A box with an open top is to be constructed from a square piece of cardboard, 24 inches wide, by cutting out a square from each of the four corners and bending up the sides. Find the largest volume that such a box can have.
let size of cut-out be x inches by x inches
V = x(24-2x)^2 = 4x^3 - 96x^2 + 576x , where x < 12
dV/dx = 12x^2 - 192x + 576 = 0 for a min of V
x^2 - 16x + 48 = 0
(x-4)(x-12) = 0
x = 4 or x - 12, but x 12 , so x = 4
largest volume = x(24-2x)^2
= 4(16)^2 = 1024 inches^2
Why are you posting "1728 inches"?
What is that supposed to mean?
To find the largest volume that the box can have, we need to maximize the volume function with respect to a variable. Let's call the length of the side of the square to be cut out "x".
First, let's draw a diagram:
```
_____________________________
| |
| |
| ------- |
| | | |
| | | |
| ------- |
|___________________________|
```
The length of each side of the square piece of cardboard is given as 24 inches. After cutting out squares with side length "x" from each corner, the length and width of the cardboard will be reduced by 2x.
Therefore, the length of the rectangle formed by the cardboard sides will be (24 - 2x) inches, and the width will also be (24 - 2x) inches.
The height of the box will be "x" inches, as we are bending up the sides of the cardboard.
Now, let's calculate the volume of the box:
Volume = Length × Width × Height
Volume = (24 - 2x) × (24 - 2x) × x
Volume = x(24 - 2x)(24 - 2x)
To find the maximum volume, we need to find the value of "x" that maximizes the volume function.
Taking the derivative of the volume function with respect to "x" and setting it equal to zero will help us find the critical points.
Let's differentiate the volume function:
dV/dx = (24 - 2x)(24 - 2x) + x(-2)(24 - 2x) + x(24 - 2x)(-2)
Simplifying, we get:
dV/dx = 4(24 - x)(6 - x)
Setting dV/dx = 0, we can find the critical points:
4(24 - x)(6 - x) = 0
Since we are looking for a positive value for "x", we can discard the solution x = 0.
Solving 24 - x = 0 or 6 - x = 0, we find two critical points: x = 24 and x = 6.
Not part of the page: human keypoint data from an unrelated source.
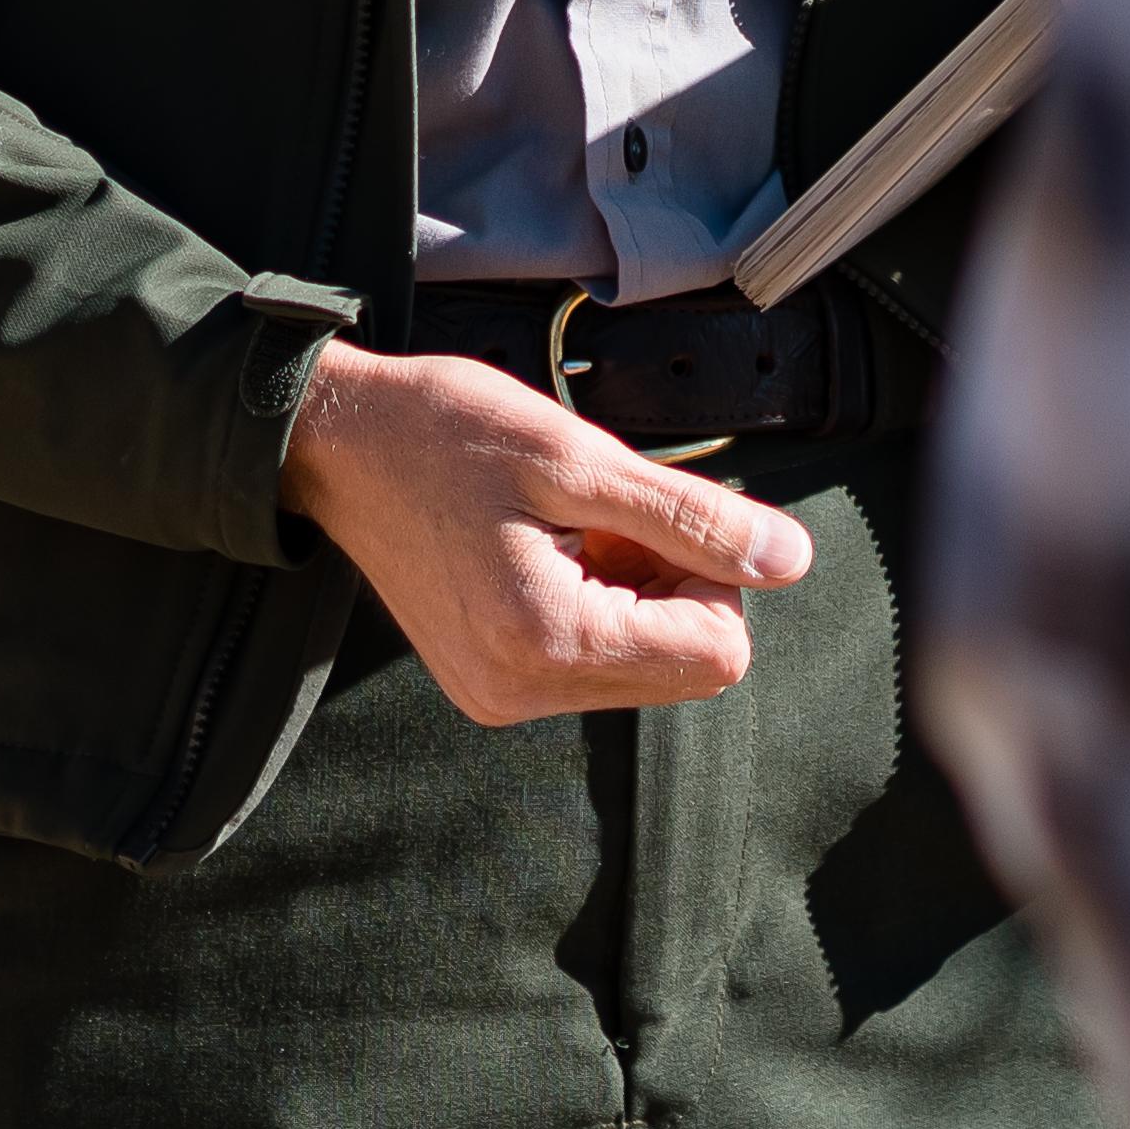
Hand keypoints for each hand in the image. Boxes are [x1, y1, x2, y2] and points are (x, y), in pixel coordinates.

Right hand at [277, 341, 808, 724]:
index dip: (714, 573)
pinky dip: (597, 601)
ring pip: (644, 663)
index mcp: (548, 643)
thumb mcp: (580, 458)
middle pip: (686, 666)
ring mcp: (503, 695)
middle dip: (673, 584)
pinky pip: (593, 661)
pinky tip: (549, 548)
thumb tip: (789, 561)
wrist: (339, 444)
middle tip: (607, 516)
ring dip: (635, 590)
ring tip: (570, 527)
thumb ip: (692, 518)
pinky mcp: (491, 682)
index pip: (717, 652)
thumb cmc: (447, 433)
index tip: (655, 513)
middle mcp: (524, 692)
To determine if these are maximum or minimum values, we can take the second derivative of the volume function:
d^2V/dx^2 = 2(24 - x) + 4x = 48 - 6x
Plugging in the critical points:
d^2V/dx^2 |_(x=24) = 48 - 6(24) = -96
d^2V/dx^2 |_(x=6) = 48 - 6(6) = 12
Since the second derivative at x = 6 is positive, it indicates a minimum value. However, at x = 24, the second derivative is negative, which indicates a maximum value.
Therefore, the maximum volume of the box can be obtained when x = 24.
To find the value of the maximum volume, substitute x = 24 into the volume function:
Volume = 24(24 - 2(24))(24 - 2(24))
Simplifying, we get:
Volume = 24(0)(0) = 0
Hence, the largest volume that the box can have is 0 cubic inches.